06/03/2011

Remembering Bill Seidman


Bill Seidman, publisher of Bank Director magazine since inception and whom we lost this year, was the most astute 88 year old any of us will likely encounter. For 15 years he co-chaired Bank Director‘s annual M&A conference in Scottsdale, dropping keen insights on banking and on the economy like most conference-goers drop two-foot putts.

One of my first meetings with Bill, shortly after he finished his responsibilities with the FDIC, was in his modest office in Washington. President Clinton, new in office, was presiding over his economic summit in Little Rock. Bill Seidman, then CNBC’s chief commentator, was due to go on the air that afternoon to evaluate the summit’s progress. In the background, volume turned so low I was barely aware it was on, was a live feed from the conference. For two hours Bill and I talked, and there was no question in my mind that I had his full attention. When I later watched him on the air, Bill dissected, as only he could, the speeches that had been white noise to me, but which Bill’s incredible mind could pick up and evaluate, without missing a bit of the totally unrelated subject matter he and I were discussing.

After that, I was never surprised when Bill could kick off a Bank Director conference at eight o’clock in the morning with a 20-minute discussion of an economic development he’d learned about when he woke up an hour before. Or how he could climb off a red-eye from Beijing, take a cab to the Capitol, and testify on a proposed financial regulation. Nor did it surprise me when he was a voice in the wilderness, calling baloney a Fed chairman’s economic pronouncement or disputing the collective views of a sea of Nobel laureates, only to be proven spot-on right months or years after the fact.

Since 1993, Bill wrote a column for this magazine. A capital R Republican, one would expect Bill Seidman to be pretty much a laissez-faire capitalist. Certainly few in his political party were calling for more government regulation until recently, the lessons of the current economic meltdown not on many radar screens nearly a decade ago. Yet here are a few of Bill Seidman’s observations in his Bank Director column:

On Enron, in 2002: “A good free market operates like a prizefight-plenty of chance to slug it out, but not below the belt. An unrestricted market is like a ballroom brawl where the fight results in widespread destruction of both people and the place, and the winner may be the dirtiest fighter on the scene. The trick, of course, is to have the right rules that promote fair competition without stopping it altogether… Enron was a brawl, because no regulators were empowered to deal with a good part of the market behavior.
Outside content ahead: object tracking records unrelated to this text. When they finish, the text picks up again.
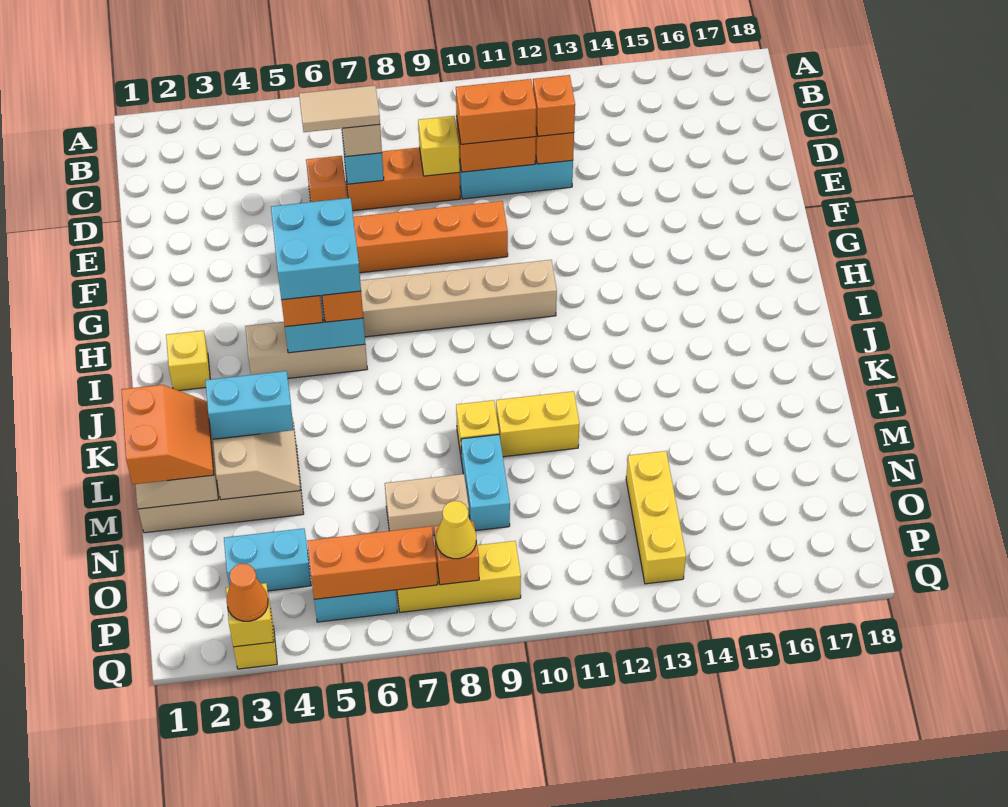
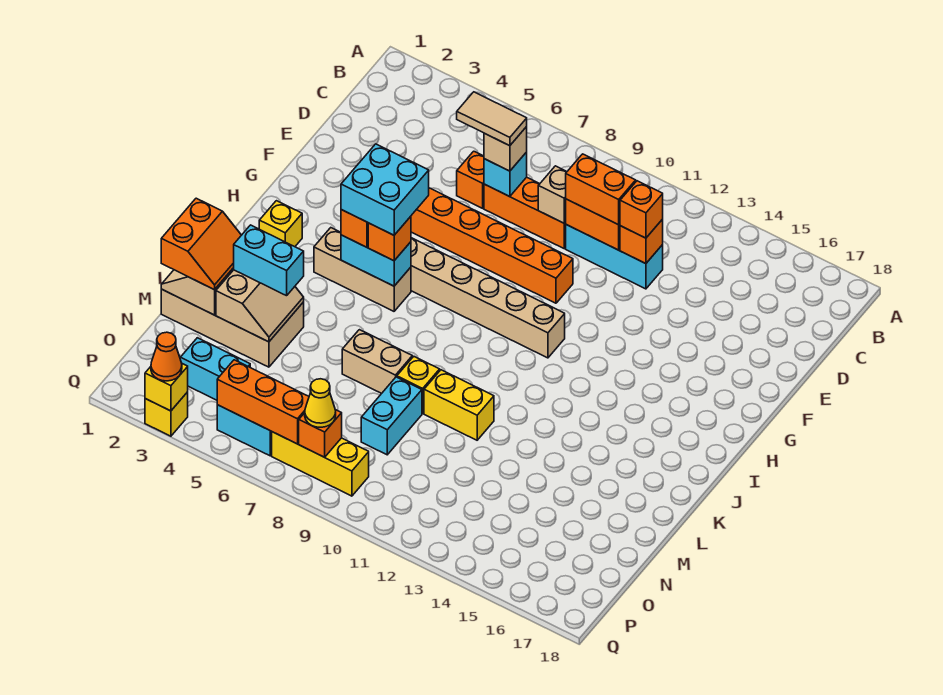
yellow brick D9 level 2 -> tan brick D9 level 2
tan brick N7:N8 level 1 -> tan brick L7:L8 level 1
yellow brick N13:P13 level 1 -> none

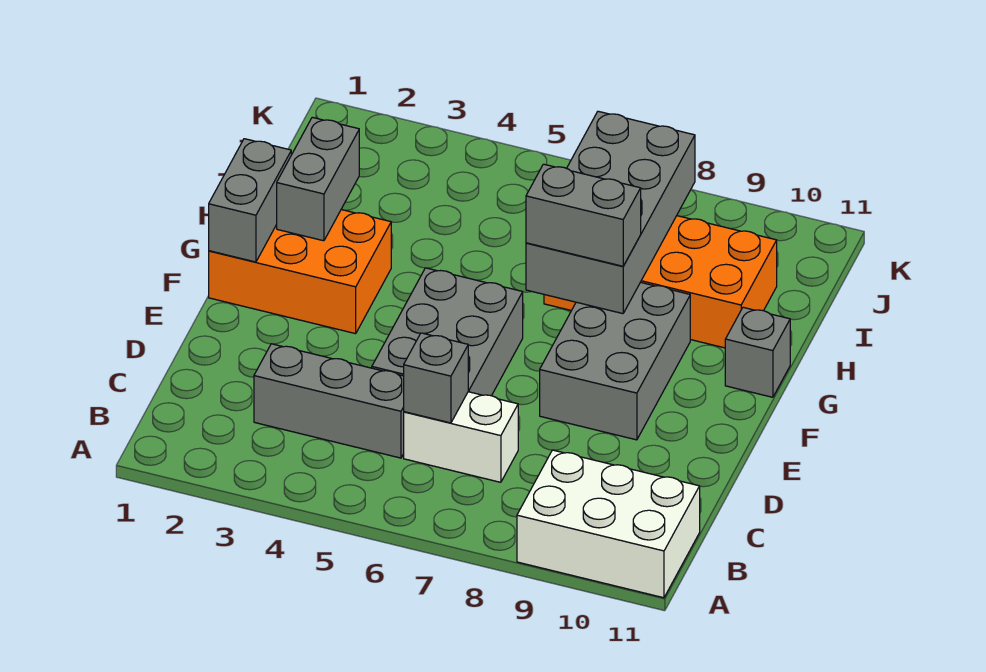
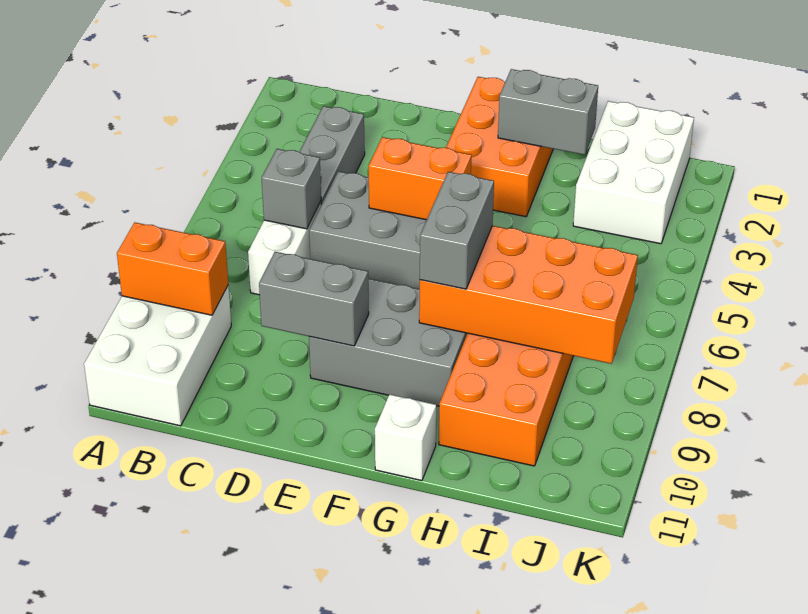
none -> orange brick A9:B9 level 2
none -> orange brick E5:F5 level 2
grey brick F1:G1 level 2 -> grey brick D9:E9 level 2
grey brick G7:J8 level 2 -> orange brick G7:J8 level 2
grey brick G11 level 1 -> white brick G11 level 1
none -> white brick I1:J3 level 1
On executive compensation, in 2004: “I travel abroad a great deal and I used to be asked how we did things in the U.S. Questions like, `How did we achieve such a competitive, clean, honest, and efficient business economy?’ Lately the questions are somewhat gleeful and gloating- `I guess you Americans are not as ethical as you appeared to be.’ In fact something has gone wrong, as it almost always does in a period of bubble economy like we had in 1995-2001. Reflecting on the situation, it seems to me-and this will shock my pro-deregulation friends-our problem is that a free market doesn’t work well without a lot of government.

At heart, Bill Seidman was a very smart but prudent man, one whose small-town midwestern values and his background as a CPA colored everything he did when he became arguably the most powerful financial regulator ever. He never changed who he was, and he was someone everyone at Bank Director, and even those in government with whom he famously clashed, loved. Writing about the difficulty banks in 1998 were having in attracting deposits, his philosophy on solving problems said it all: “Like most other problems, in time this funding problem too will pass. But in the long run, we will all be departing the scene, so for today, taking action seems the preferable course for solving a serious evolving problem.

Bill Seidman never stopped taking action before he departed the scene, and while he’ll be missed-oh how he’ll be missed at Bank Director and in our industry-he left a great path to follow and a great approach to following it. We’re grateful to have known and to have worked with such a great and grounded man.